Governo diviso sul Safe: Tajani "chiesti 14,9 miliardi", la Lega frena: "Deciderà il Parlamento"

Tensione anche sulle intercettazioni "a strascico": Fi contraria, la maggioranza rinvia la decisione al presidente La Russa

A cura di Glauco Valentini Redazione
28 luglio 2026 19:19
Governo diviso sul Safe: Tajani "chiesti 14,9 miliardi", la Lega frena: "Deciderà il Parlamento" -
Condividi

Il governo apre, ma con cautela, al Safe, il fondo europeo da 150 miliardi destinato a finanziare con prestiti agevolati gli investimenti in difesa dei 27 Paesi membri. Il ministro degli Esteri Antonio Tajani ha annunciato che l'Italia ha deciso di richiedere una quota pari a 14,9 miliardi di euro, salvo poi precisare, dopo le pressioni della Lega, che si tratta per ora solo di una "prenotazione" e non di un impegno definitivo.

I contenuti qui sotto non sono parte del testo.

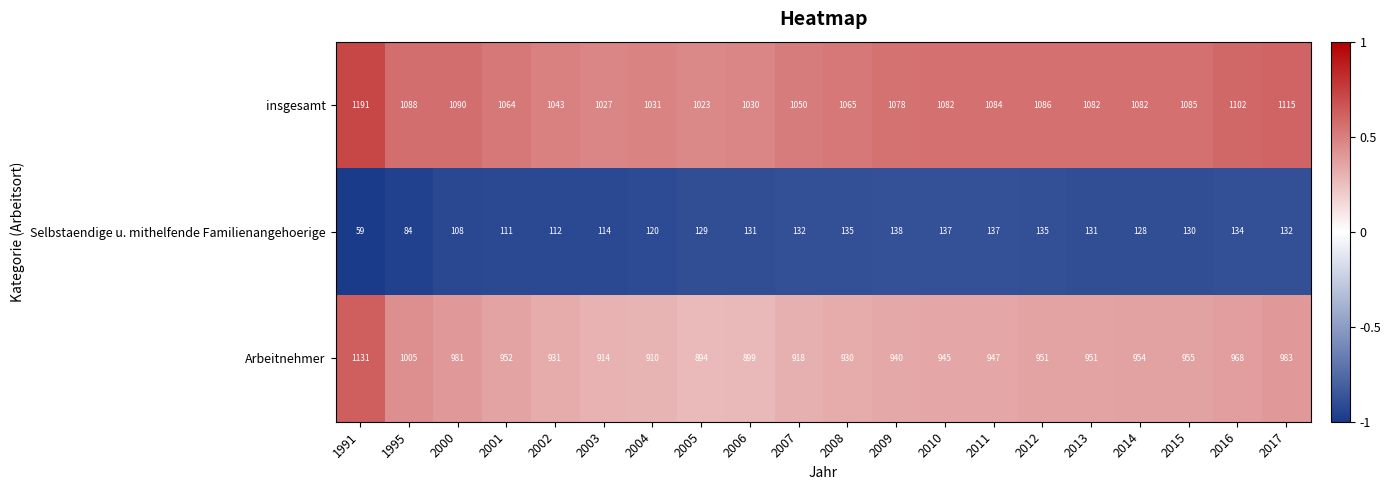

What is the minimum value shown in the chart?

59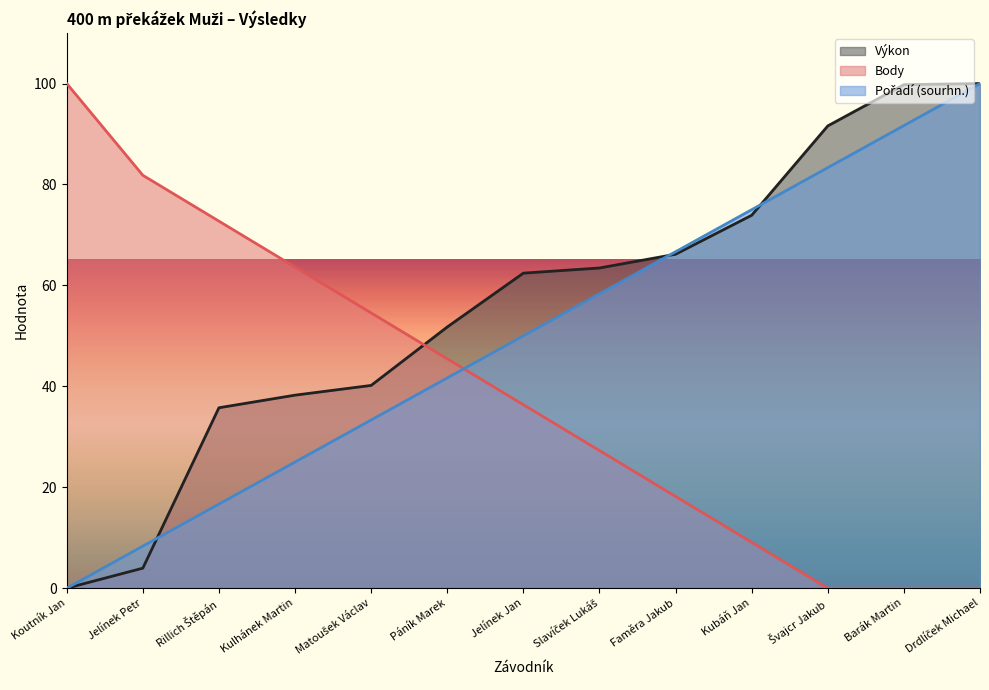

The Výkon series shows 139.2 at Barák Martin. True or false?

False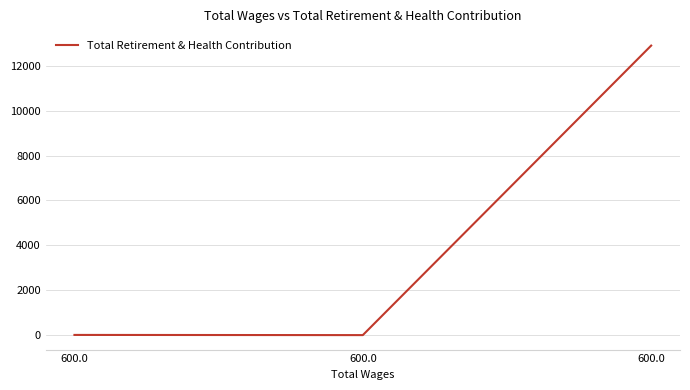

Does the chart have visible grid lines?

Yes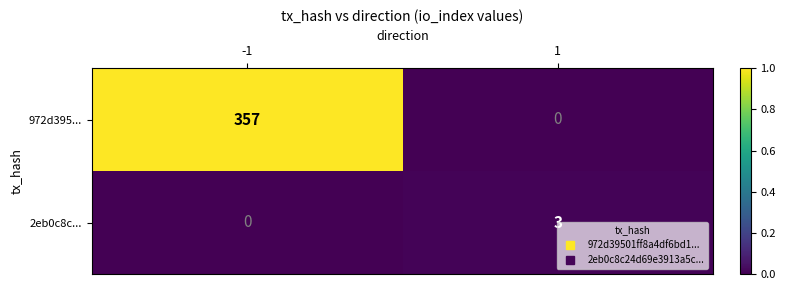

What is the maximum value shown in the chart?

357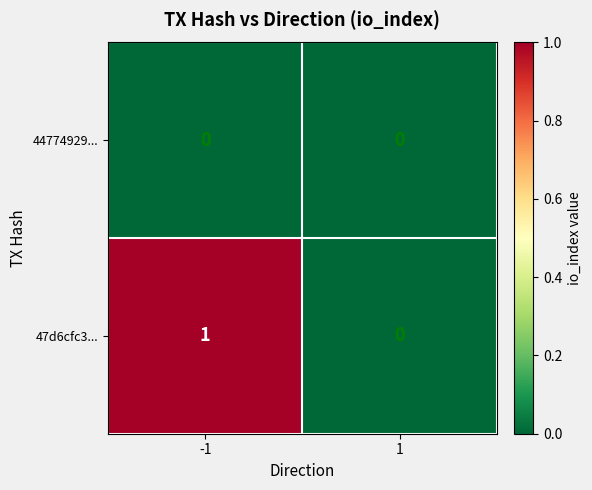

What is the spread (max minus min) of values at -1?

1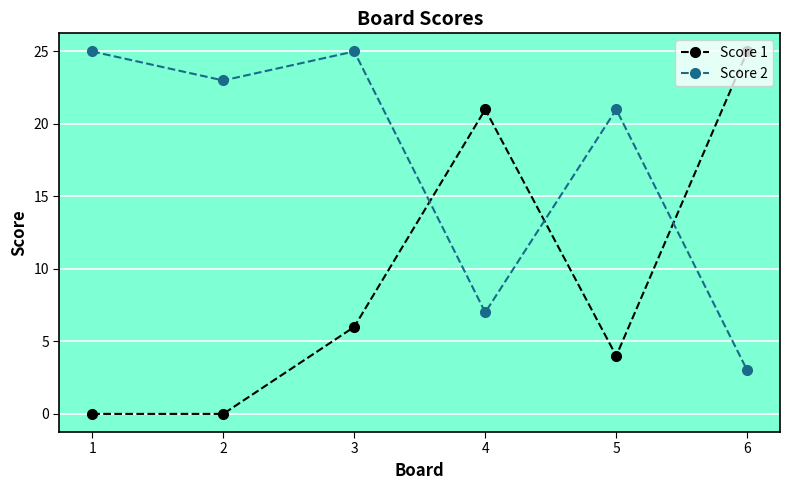

What is the highest value of the Score 1 series?

25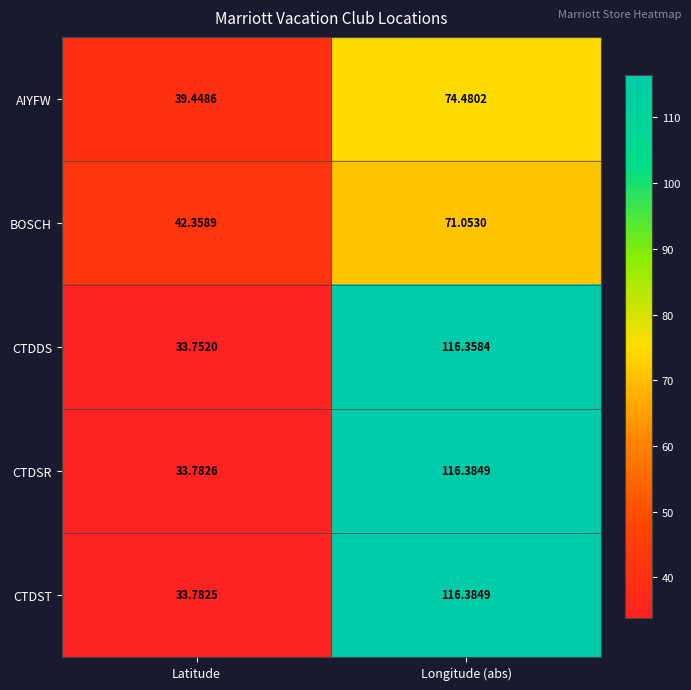

At which label does CTDDS first exceed 116?

Longitude (abs)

Il partito di Salvini insiste: sulla partita dovrà pronunciarsi il Parlamento, non solo l'esecutivo.

La cautela italiana si scontra con i tempi stretti fissati da Bruxelles. La Commissione europea avverte che "non c'è tempo da perdere" e indica l'autunno come termine ultimo per la presentazione delle richieste da parte degli Stati membri. Intanto le opposizioni attaccano, accusando la maggioranza di procedere in ordine sparso su un dossier considerato strategico.

Non è l'unico fronte caldo nel centrodestra. Al Senato, Fratelli d'Italia ha ripresentato in Aula l'emendamento, già depositato in commissione, per ampliare il ricorso alle cosiddette "intercettazioni a strascico", estendendo la possibilità di aprire indagini per reati di stampo mafioso sulla base di conversazioni telefoniche. Netto lo stop di Forza Italia: "Siamo contrari e credo sia inammissibile", ha dichiarato lo stesso Tajani. Sulla questione sarà chiamato a decidere il presidente del Senato, Ignazio La Russa.